Sag’s ihm, Jenny, sag’s ihm, bevor ich zurückkomme. Wenn du es nicht tust, werde ich es ihm sagen.
    Sie nahm das Bild aus der Tasche ihres Morgenmantels, das einzige Standfoto aus dem Film, der unablässig in ihrem Kopf ablief. Wieder betrachtete sie seinenschlanken, gebräunten Körper, seine abgeschnittene Jeans, das Sonnenlicht, das sich in seinen Augen fing, sein Lächeln. Komisch, sie hatte bislang immer gedacht, nur Männer würden vom bloßen Aussehen angeturnt.
    Sie goss sich eine Tasse Pulverkaffee auf, weil sie für das Theater mit der Espressomaschine nicht den Nerv hatte, und versuchte es noch einmal mit Radio Four, aber da kam nur das blöde Piepen der Drei-Uhr-Nachrichten. Heute war der Tag, den sie gefürchtet hatte, der Tag, an dem sich ihre Entscheidung nicht länger hinausschieben ließ, und er war schon mehr als zur Hälfte vorbei. Sie hob die Tasse an die Lippen, aber der Kaffee war noch zu heiß. Das Telefon klingelte. Sie nahm nicht ab. Gus Mortimers Stimme auf dem Anrufbeantworter klang schroff, selbstsicher und kalt wie die Arktis. Er fragte seine Frau nicht wegen des Sommerfests bei den Trayners, er instruierte sie.

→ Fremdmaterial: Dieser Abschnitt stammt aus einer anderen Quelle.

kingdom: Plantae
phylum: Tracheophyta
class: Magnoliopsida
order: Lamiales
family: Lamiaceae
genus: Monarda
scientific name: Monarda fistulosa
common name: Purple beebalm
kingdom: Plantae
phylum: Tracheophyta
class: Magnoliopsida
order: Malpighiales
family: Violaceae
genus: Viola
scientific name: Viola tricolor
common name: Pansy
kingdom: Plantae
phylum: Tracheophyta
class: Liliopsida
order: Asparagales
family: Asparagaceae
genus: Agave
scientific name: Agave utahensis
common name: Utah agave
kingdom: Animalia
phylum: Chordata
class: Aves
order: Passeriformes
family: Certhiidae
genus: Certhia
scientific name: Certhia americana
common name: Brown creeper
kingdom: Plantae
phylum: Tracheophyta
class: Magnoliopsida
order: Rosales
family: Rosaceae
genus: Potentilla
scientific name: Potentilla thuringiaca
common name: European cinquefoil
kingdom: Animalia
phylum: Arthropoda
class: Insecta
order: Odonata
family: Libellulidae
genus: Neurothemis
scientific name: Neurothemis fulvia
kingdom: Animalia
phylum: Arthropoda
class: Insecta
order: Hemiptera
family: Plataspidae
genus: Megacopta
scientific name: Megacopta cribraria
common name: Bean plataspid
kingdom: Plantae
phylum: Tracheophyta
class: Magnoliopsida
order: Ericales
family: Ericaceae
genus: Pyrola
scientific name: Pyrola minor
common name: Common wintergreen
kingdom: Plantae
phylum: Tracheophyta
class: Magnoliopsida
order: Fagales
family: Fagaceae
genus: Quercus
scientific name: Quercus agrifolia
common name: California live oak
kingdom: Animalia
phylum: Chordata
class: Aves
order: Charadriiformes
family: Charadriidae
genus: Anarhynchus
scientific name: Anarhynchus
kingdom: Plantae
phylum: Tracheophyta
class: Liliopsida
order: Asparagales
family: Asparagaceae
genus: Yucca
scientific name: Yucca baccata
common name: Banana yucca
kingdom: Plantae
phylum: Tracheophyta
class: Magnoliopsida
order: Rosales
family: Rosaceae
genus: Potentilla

    »Sie erwarten uns um acht, Jen.«
    Was er meinte, war das, was er immer meinte: Sei da, Jen. Spiel mit, befolge die Regeln. Die Finger fest um den Kaffeebecher gelegt, spürte sie das erste Angstschaudern des Tages.
Reiß dich zusammen. Du darfst jetzt auf keinen Fall in Panik geraten. Du musst klar denken.
Sie trank ihren Kaffee und zwang sich, zwei Scheiben Vollkorntoast mit Marmelade zu essen. Dann räumte sie auf, duschte und zog sich an. Als sie den eisblauen Jaguar aus der Garage auf den fein geharkten Kies der sanft geschwungenen Auffahrt setzte, erfasste sie eine neue Angstwelle.
    Sie stellte den Motor ab und saß ein paar Minuten nur so da. Es hatte eh keinen Sinn, einfach loszufahren, ohne Ziel, nur um des Fahrens willen. Nicht, wenn ihr das Blut so hinter der Ray-Ban pochte. Sie presste den Kopfgegen das weiche Leder der Kopfstütze und versuchte es mit einer der Atemübungen, die sie vorletzten Sommer auf Skyros gelernt hatte. Das Schlimmste war das Wissen, dass Kevin sie gezielt in diese Höllenecke gedrängt hatte, in eine Konfrontation, die sie nicht wollte und nicht brauchte. Es war ihm nicht genug, dass sie ihn liebte, dass jede Faser ihres Körpers ihm und nur ihm gehörte. Kevin war nicht Gus, aber doch ein Mann, und Männer mussten ihren Besitz öffentlich zeigen können. Sie schüttelte den Kopf und biss sich auf die Lippe. Endlich ließ sie den Motor wieder an, trat das Gas durch und gab dem Wagen rücksichtslos die Sporen.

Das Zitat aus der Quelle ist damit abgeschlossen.